Non-aggregator and aggregator mojos alike have access to the list of projects in the current reactor, either using ${reactorProjects}, or using ${session}.getSortedProjects(). However, because project dependencies are resolved just-in-time, ahead of the mojo's execution, and according to the mojo's use of the @requiresDependencyResolution annotation, the full list of projects in the session (or the result of the ${reactorProjects} expression) WILL NOT have their dependencies resolved to the scope specified.

Proposed changes for 2.1

Add projects="sub" and projects="all" as qualifiers to the @requiresDependencyResolution annotation

This doesn't represent anything fundamentally different in terms of artifact resolution. What's new is the scope of Maven's resolution efforts. The unqualified scope specification will result in the dependencies of the current project being resolved to that scope. When qualified with 'projects="all"', the same thing happens for all projects in the reactor. Finally, when qualified with 'projects="sub"', dependency resolution for that scope happens for the current project AND its descendant projects. This last qualifier is critical when taken with the changes to accommodate summary mojos (See the discussion on Aggregation, above). In many cases where summary mojos run, they will need information about ONLY those projects that are self-or-descendant for the current project. This helps the summary mojo escape the effects of running the build from an arbitrarily super-level of a large nested build structure.

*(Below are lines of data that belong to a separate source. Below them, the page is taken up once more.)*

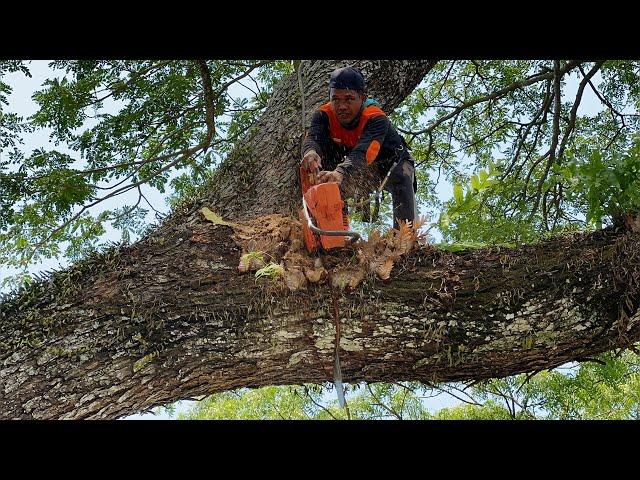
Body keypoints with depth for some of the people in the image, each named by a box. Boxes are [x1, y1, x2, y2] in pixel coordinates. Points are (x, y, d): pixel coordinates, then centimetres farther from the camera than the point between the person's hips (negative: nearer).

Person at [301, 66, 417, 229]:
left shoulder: (376, 118, -36)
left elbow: (363, 152, -53)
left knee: (401, 178, -34)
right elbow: (312, 137, -42)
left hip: (392, 163, -5)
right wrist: (311, 151, -68)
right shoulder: (324, 115, -23)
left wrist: (340, 173, -73)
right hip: (361, 173, 5)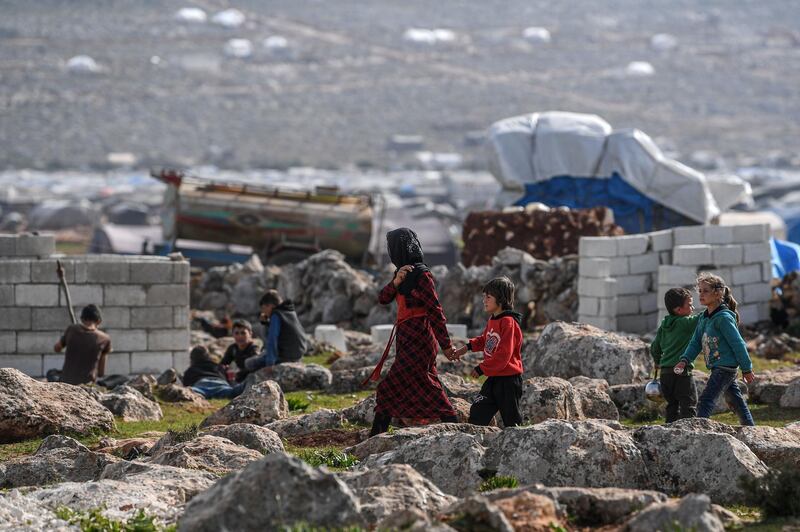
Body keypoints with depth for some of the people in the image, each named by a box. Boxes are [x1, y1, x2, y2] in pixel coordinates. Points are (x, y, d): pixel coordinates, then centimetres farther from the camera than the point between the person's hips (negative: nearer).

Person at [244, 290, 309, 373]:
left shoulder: (276, 316, -18)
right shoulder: (292, 312, 9)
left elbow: (272, 340, -23)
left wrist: (269, 363, -25)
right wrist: (266, 322, 8)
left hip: (284, 356, -9)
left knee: (248, 363, 1)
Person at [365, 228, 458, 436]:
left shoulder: (421, 274, -13)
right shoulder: (403, 272, 13)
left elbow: (435, 310, -14)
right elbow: (383, 299, 6)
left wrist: (445, 344, -15)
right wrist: (396, 282, -14)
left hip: (417, 339, -9)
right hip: (406, 338, 9)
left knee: (390, 388, -8)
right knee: (429, 388, 10)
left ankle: (377, 434, -6)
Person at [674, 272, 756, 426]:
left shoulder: (723, 318, -17)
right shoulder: (704, 318, 10)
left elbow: (738, 344, -15)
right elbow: (696, 342, 10)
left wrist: (747, 369, -11)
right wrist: (685, 360, -7)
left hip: (725, 366, -9)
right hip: (718, 367, 9)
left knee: (705, 401, -14)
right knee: (736, 401, 17)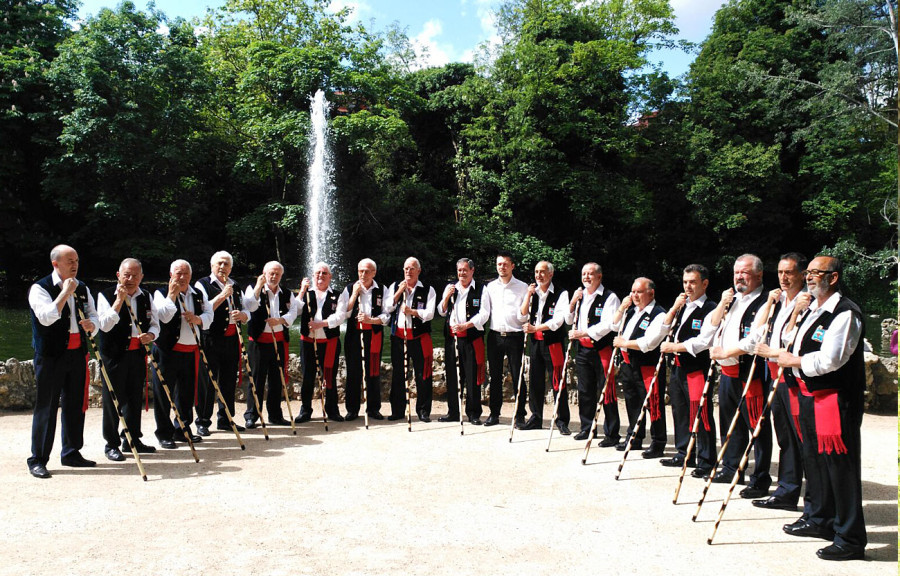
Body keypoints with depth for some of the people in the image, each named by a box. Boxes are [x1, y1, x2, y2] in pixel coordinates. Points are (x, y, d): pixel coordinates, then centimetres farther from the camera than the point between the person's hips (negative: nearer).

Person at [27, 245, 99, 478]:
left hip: (77, 354, 6)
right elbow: (46, 317, -23)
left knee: (75, 405, 12)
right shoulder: (40, 288, -7)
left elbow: (94, 316, 15)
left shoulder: (82, 288, 13)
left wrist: (91, 324, -8)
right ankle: (38, 460, 7)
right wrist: (65, 292, -21)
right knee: (46, 407, -2)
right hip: (50, 356, -6)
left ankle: (71, 453, 24)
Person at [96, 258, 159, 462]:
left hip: (138, 354, 5)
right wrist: (119, 300, -25)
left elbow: (155, 324, 14)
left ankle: (132, 440, 25)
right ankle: (112, 444, 11)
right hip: (114, 355, -5)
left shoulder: (146, 297, 9)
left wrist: (150, 335, -8)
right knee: (113, 400, 0)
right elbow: (105, 325, -20)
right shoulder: (106, 296, -7)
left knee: (135, 398, 13)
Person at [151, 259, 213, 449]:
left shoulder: (198, 295, 13)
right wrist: (172, 293, -22)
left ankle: (183, 430, 25)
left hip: (191, 351, 5)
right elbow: (164, 316, -19)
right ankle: (164, 434, 9)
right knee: (164, 393, -1)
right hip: (167, 350, -5)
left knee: (187, 392, 12)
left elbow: (209, 314, 8)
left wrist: (197, 319, -12)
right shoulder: (161, 293, -3)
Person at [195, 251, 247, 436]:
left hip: (231, 339, 6)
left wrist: (242, 315, -3)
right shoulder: (202, 285, -2)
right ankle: (203, 422, 8)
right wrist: (222, 295, -19)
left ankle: (225, 419, 21)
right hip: (210, 340, -6)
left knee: (229, 381, 10)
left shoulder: (235, 287, 18)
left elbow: (247, 314, 20)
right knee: (207, 382, -2)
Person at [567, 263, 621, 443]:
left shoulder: (609, 297, -7)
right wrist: (573, 302, 2)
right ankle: (586, 427, 26)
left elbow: (607, 325, -18)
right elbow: (569, 321, 18)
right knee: (585, 391, 13)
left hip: (601, 350, -6)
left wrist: (583, 333, -21)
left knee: (606, 392, -4)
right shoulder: (579, 295, 14)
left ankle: (611, 434, 3)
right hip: (582, 349, 7)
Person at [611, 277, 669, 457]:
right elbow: (615, 326, 23)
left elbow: (648, 343, -24)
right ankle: (634, 438, 32)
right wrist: (622, 308, 9)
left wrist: (624, 343, -14)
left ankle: (658, 444, 8)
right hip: (629, 364, 9)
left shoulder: (659, 315, -14)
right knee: (632, 402, 18)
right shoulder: (632, 310, 13)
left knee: (653, 405, -3)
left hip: (648, 367, -9)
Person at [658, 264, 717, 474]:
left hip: (698, 368, -8)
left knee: (701, 415, -5)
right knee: (680, 411, 16)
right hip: (678, 366, 9)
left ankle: (706, 461, 5)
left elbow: (703, 341, -18)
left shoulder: (710, 309, -10)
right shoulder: (682, 306, 16)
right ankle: (684, 454, 28)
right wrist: (674, 308, 1)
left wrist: (674, 347, -15)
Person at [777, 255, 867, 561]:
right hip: (809, 395, 10)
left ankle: (851, 539, 5)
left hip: (835, 398, -10)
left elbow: (829, 360, -24)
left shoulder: (845, 312, -16)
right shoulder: (813, 307, 15)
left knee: (839, 464, -5)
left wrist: (793, 361, -11)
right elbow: (788, 340, 25)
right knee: (813, 458, 20)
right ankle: (818, 518, 36)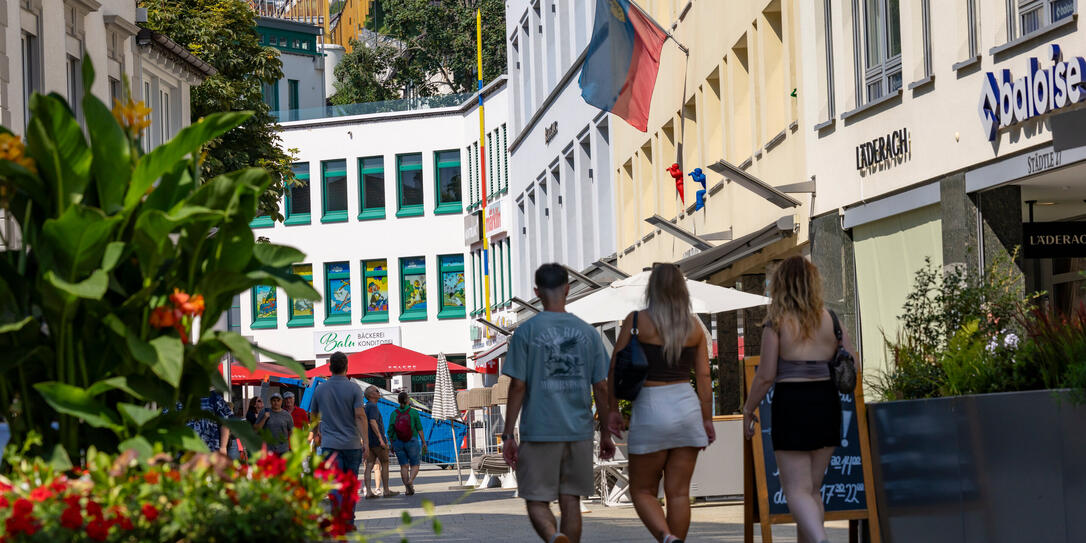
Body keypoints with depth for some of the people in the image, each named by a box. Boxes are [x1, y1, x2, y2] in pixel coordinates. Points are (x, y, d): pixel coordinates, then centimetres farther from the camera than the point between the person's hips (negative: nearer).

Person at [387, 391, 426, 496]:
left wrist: (391, 444, 12)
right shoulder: (413, 412, -7)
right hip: (412, 442, -2)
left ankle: (408, 489, 2)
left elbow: (390, 431, 1)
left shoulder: (394, 413, 0)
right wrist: (424, 443, -1)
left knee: (404, 466, 10)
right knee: (415, 465, 9)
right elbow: (419, 429, -7)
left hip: (398, 443, 2)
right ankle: (410, 481, -18)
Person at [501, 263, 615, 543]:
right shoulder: (587, 332, 5)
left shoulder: (526, 331, -3)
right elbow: (601, 387, 5)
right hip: (579, 432, 3)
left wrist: (508, 435, -3)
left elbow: (518, 386, -7)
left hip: (539, 434, -3)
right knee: (570, 501, 10)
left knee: (536, 502, 2)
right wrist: (606, 433, 14)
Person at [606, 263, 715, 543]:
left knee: (642, 491, 6)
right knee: (678, 492, 7)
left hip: (650, 409, -3)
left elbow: (616, 369, -4)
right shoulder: (694, 325, 5)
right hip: (687, 406, 3)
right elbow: (704, 376, 5)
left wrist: (613, 409, 6)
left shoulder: (637, 321, -4)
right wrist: (707, 419, 10)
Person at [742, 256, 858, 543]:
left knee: (797, 490, -4)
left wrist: (748, 409, 3)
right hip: (827, 403, 5)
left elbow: (766, 376, -9)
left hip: (792, 405, -5)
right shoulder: (830, 319, 4)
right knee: (813, 488, 15)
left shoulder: (777, 321, -7)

Backward-compat considerations

The dependency-resolution features of Maven 2.0.x are fairly counter-intuitive when coupled with ${reactorProjects} or ${session}.getSortedProjects(), since it only resolves dependencies for the current project. Since this behavior is still intact by default, it should produce no compatibility problems.

The only uncertainty happens when considering whether QDox allows a value that's unattached to an attribute in mixed mode with other values that DO have attributes. For instance:

/**
 * @goal test
 * @requiresDependencyResolution test projects="all"
 */

If this doesn't work, it's no big problem to support two forms of the requiresDependencyResolution annotation. Of course, the old specification would be supported:

/**
 * @goal test
 * @requiresDependencyResolution test
 */

In addition, a new format would be introduced:

/**
 * @goal test
 * @requiresDependencyResolution scope="test" projects="all"
 */
  • No labels

2 Comments

  1. Dependency Resolution vs. Dependency Collection
    Dependency resolution imposes a hard-constraint on the dependencies: they must have already been build. This can make reactor builds fail in certain circumstances (see Enforcer Plugin and Dependency Resolution). Plugins that only require the artifact metadata could also get this metadata from the reactor projects and hence need not fail if a just-about-to-build module has no artifact in the local repo yet. Hence it might be worth to consider the introduction of another mojo annotation that plugins can use to declare that they only need metadata and not the artifacts themselves such that Maven can use the ArtifactCollector instead of the ArtifactResolver.